Reinforcement learning addresses sequential decision-making under uncertainty: an agent interacts with an environment, receives rewards, and must learn a policy that maximizes expected cumulative return. The policy gradient theorem connects the gradient of the expected return to on-policy rollouts, and this insight underlies REINFORCE, actor-critic methods, and the proximal policy optimization (PPO) algorithm used to fine-tune large language models. The planning-as-inference perspective — treating optimal behavior as posterior inference in a graphical model — provides deep connections to variational inference and message passing.

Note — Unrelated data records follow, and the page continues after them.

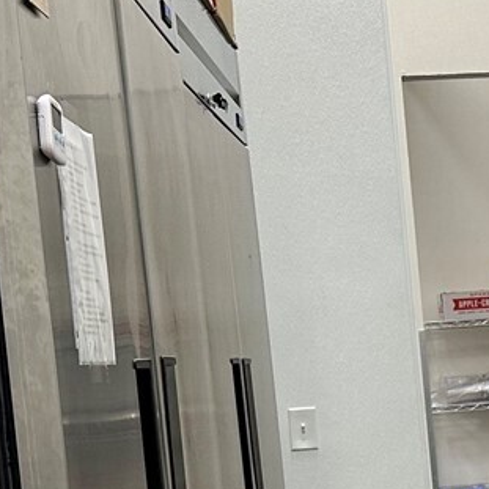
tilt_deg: -3.0
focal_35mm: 109
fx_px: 1742
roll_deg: +3.9
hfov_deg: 15.2
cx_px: 637
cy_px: 447
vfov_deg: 15.8
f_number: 1.78
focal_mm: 6.86
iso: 125
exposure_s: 1/120
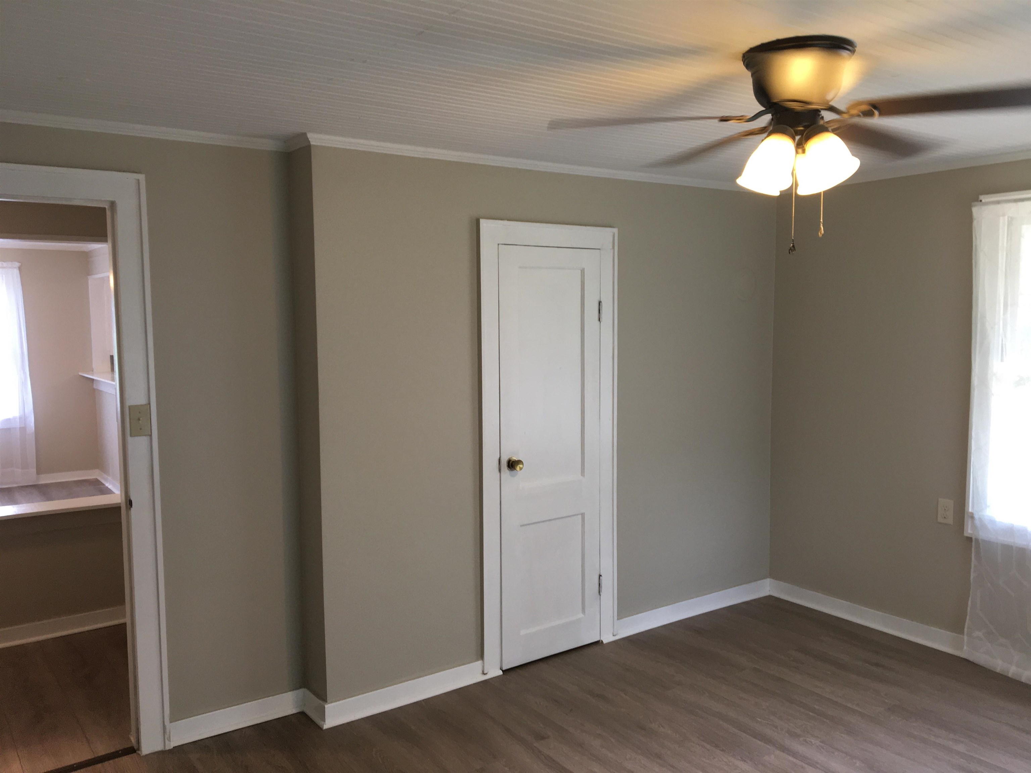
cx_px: 516
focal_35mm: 29
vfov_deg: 48.2
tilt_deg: -4.3
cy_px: 386
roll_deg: +0.9
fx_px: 864
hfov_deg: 61.7
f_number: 2.2
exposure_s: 1/30
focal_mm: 4.15
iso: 50
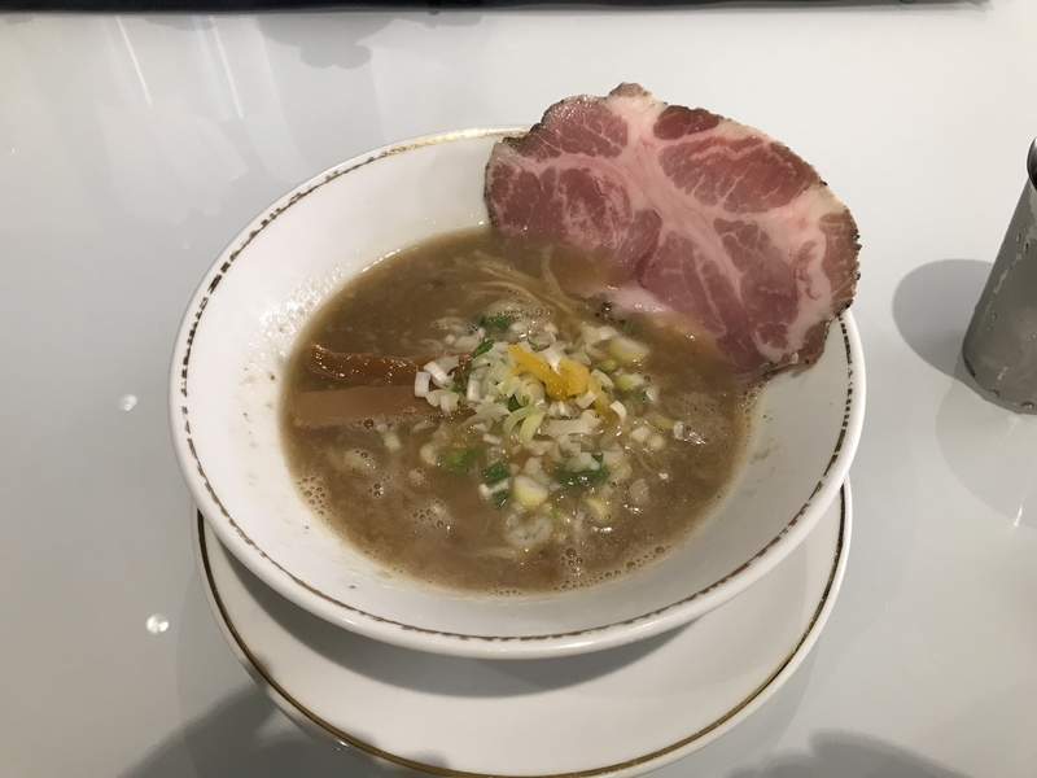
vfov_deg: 49.7
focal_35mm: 28
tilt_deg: -52.8
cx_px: 518
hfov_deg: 63.4
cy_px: 389
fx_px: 839
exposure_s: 1/30
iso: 25
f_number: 1.8
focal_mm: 3.99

Reinforcement learning from human feedback (RLHF) and direct preference optimization (DPO) apply these ideas to align language models with human preferences, casting alignment as a KL-regularized reward maximization problem.

References¶

Sutton, R. S., & Barto, A. G. (2018). Reinforcement Learning: An Introduction (2nd ed.). MIT Press.
Williams, R. J. (1992). Simple statistical gradient-following algorithms for connectionist reinforcement learning. Machine Learning, 8(3), 229–256.
Schulman, J., Wolski, F., Dhariwal, P., Radford, A., & Klimov, O. (2017). Proximal policy optimization algorithms. arXiv Preprint arXiv:1707.06347.
Christiano, P. F., Leike, J., Brown, T., Martic, M., Legg, S., & Amodei, D. (2017). Deep reinforcement learning from human preferences. Advances in Neural Information Processing Systems, 30.
Ouyang, L., Wu, J., Jiang, X., Almeida, D., Wainwright, C., Mishkin, P., Zhang, C., Agarwal, S., Slama, K., Ray, A., & others. (2022). Training language models to follow instructions with human feedback. Advances in Neural Information Processing Systems, 35, 27730–27744.
Ziegler, D. M., Stiennon, N., Wu, J., Brown, T. B., Radford, A., Amodei, D., Christiano, P., & Irving, G. (2019). Fine-tuning language models from human preferences. arXiv Preprint arXiv:1909.08593.
Rafailov, R., Sharma, A., Mitchell, E., Manning, C. D., Ermon, S., & Finn, C. (2024). Direct preference optimization: Your language model is secretly a reward model. Advances in Neural Information Processing Systems, 36.